Indicators of equity market "internals" show strength now replaced by deterioration

Equity market internals for the S&P 500, Nasdaq and NYSE have deteriorated, as shown by these charts we'll review. My chief concern is not just that the indicators are at low levels, but that they've turned down from very high levels. I wonder whether this means there's "so much room down there below" that the markets themselves are vulnerable to retesting the March lows instead of doing a simple pullback. There are a lot of people now thinking that the markets will trace out just a pullback and then move to much higher levels. One way this is described is making the right shoulder of a reverse head and shoulders (H&S). We need to keep track of whether the markets will retain enough strength to do that, instead of just plumbing new lows. Here are various charts depicting this. For example, the bullish percent chart for the S&P 500 (BPSPX) which tracks the ratio of stocks in this index that are above their 50-day moving averages, recently reached a high even higher than in October 2007, and has rolled over to point downward:


Indicators showing advancing versus declining volumes show that the internals have definitely weakened, falling under the zero line to go negative and still pointing down as you can see on the NYSE advance/decline (NYAD) and Nasdaq advance/decline (NAUD) charts below:


The McClellan charts also tracking market internals strength based on advancing versus declining volumes, courtesy of DecisionPoint.com via Stockcharts.com, show the Oscilllator was turned away again from the zero line to point down for both NYSE and Nasdaq. The Summation Index and the index ratio for both also continued to weak (and the ratio for the Nasdaq actually fell under zero). I marked a few lines on the Nasdaq McClellan chart to show where we should pay attention to see whether the Oscillator and ratio get support nearby, and also if a pullback or move down is deep enough, for the Summation Index if it moves under its zero line. Falling under the zero line is already bearish. Since the Summation Index is more forward-looking, however, and remains well above zero, it suggests that whenever the indices move up again (from a pullback OR new lows), they can rally more strongly than we already saw from the March lows.

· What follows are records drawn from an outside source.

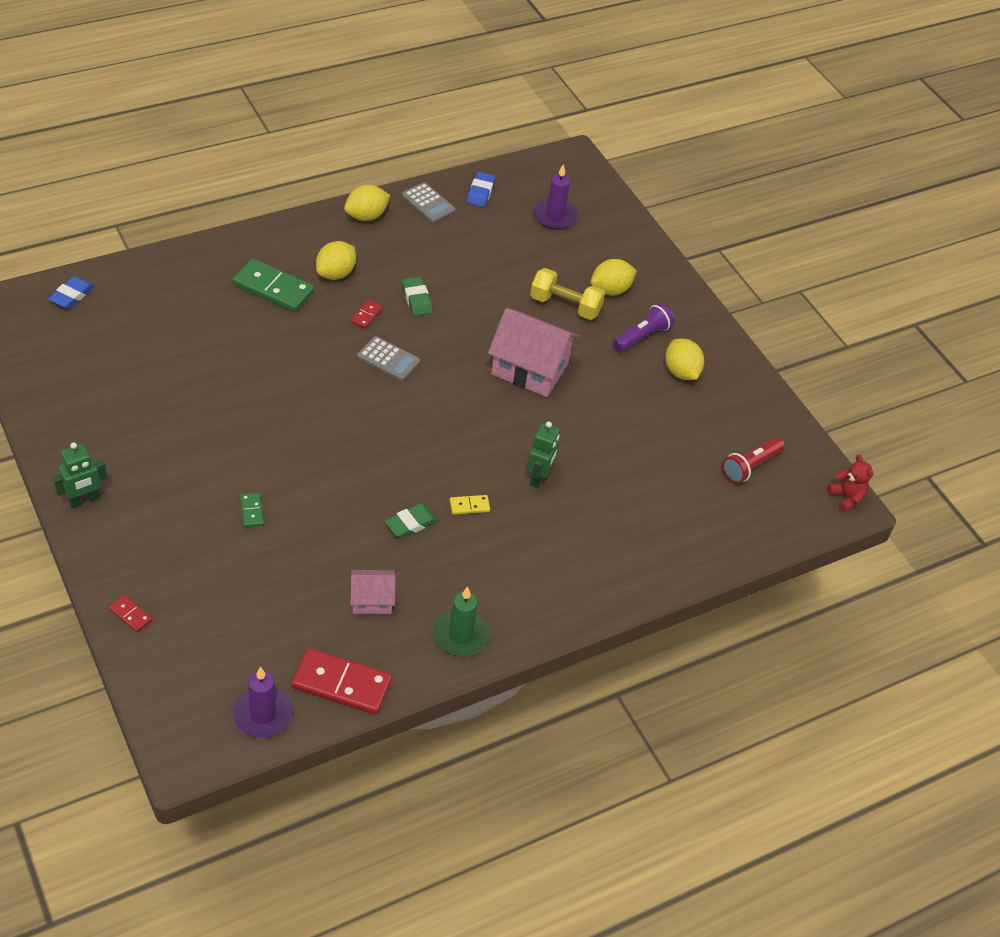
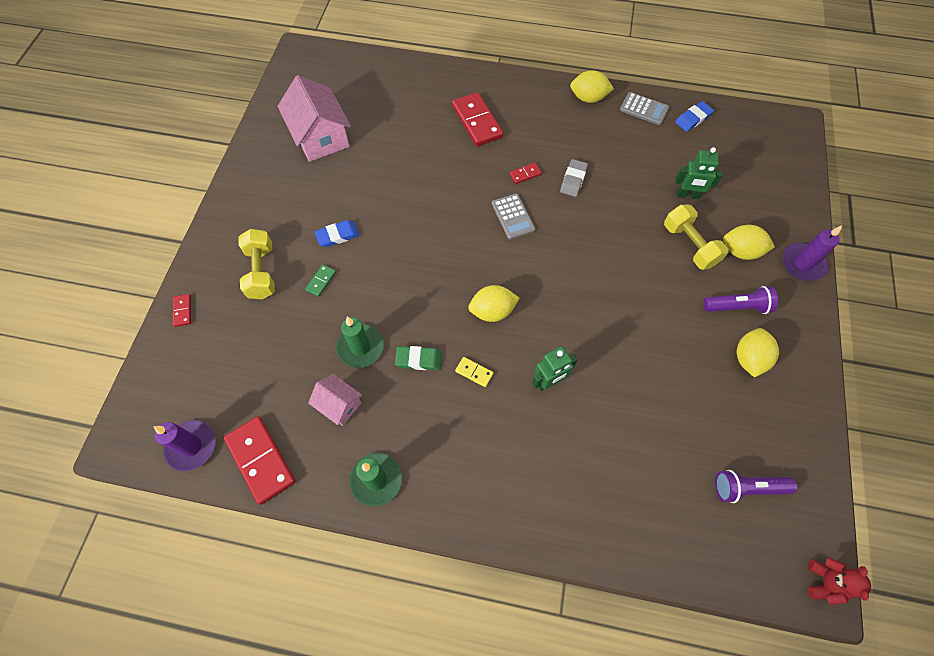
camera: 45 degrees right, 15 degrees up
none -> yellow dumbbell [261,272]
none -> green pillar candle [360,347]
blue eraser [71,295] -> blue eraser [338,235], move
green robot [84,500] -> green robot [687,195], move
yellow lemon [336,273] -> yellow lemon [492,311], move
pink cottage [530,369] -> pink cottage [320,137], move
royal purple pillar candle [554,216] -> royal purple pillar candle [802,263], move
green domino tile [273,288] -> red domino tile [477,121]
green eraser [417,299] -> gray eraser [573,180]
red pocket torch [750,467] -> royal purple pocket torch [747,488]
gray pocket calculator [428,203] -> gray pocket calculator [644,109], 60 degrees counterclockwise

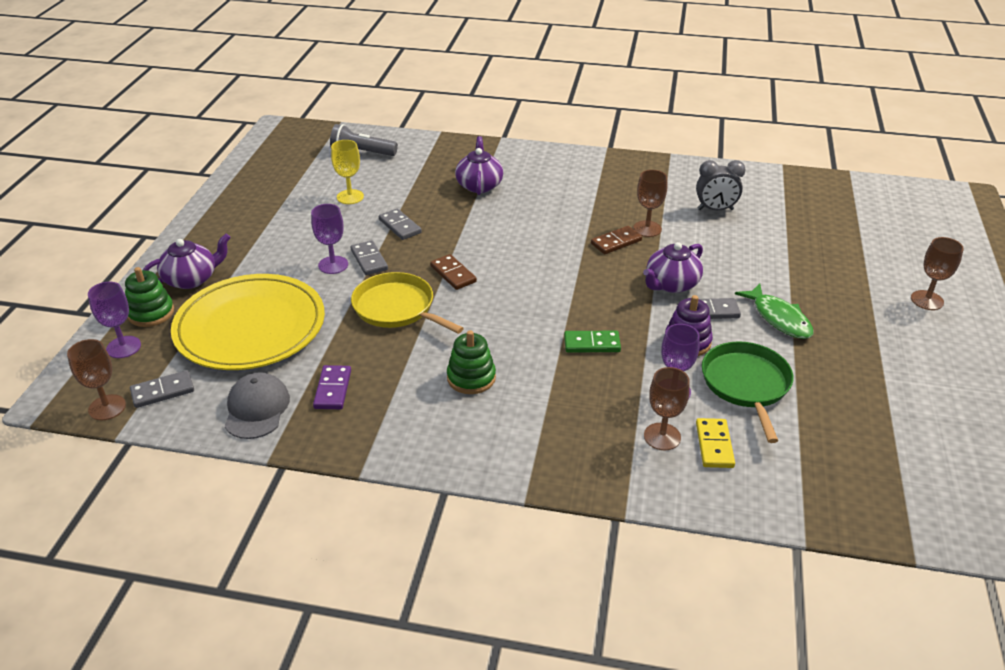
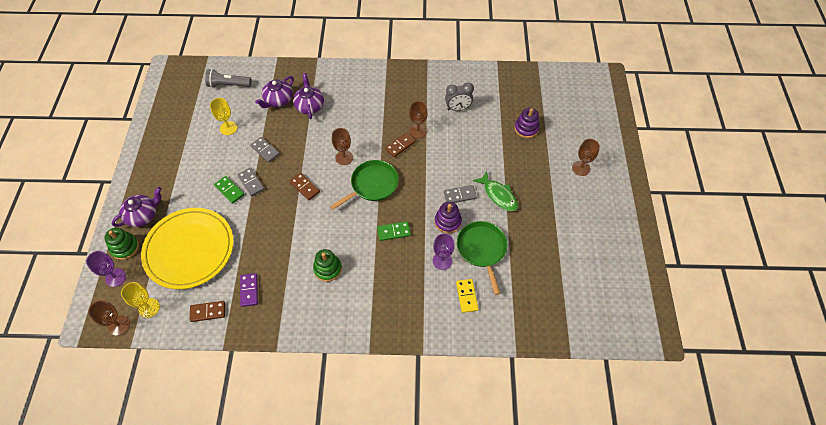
camera: 10 degrees left, 20 degrees up
yellow pan [397,308] -> none
none -> green pan [372,185]
none -> royal purple stacking rings [526,128]
royal purple tea pot [671,284] -> royal purple tea pot [278,100], move
russet wine glass [662,436] -> russet wine glass [344,158], move
gray domino tile [163,391] -> yellow wine glass [149,308]
gray baseball cap [257,409] -> russet domino tile [208,312]
royal purple wine glass [333,265] -> green domino tile [229,190]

There is a note of caution for bears to keep an eye on - the TRIN is well above 1.2, meaning that the market is technically oversold on this indicator. However, this TRIN is just a short-term indicator so it doesn't necessarily signal intermediate-term or long-term direction. Also, it is possible for the TRIN to remain looking oversold in a bear market for longer than one might normally expect. So we might just keep an eye on it and see if and when it starts pulling down again.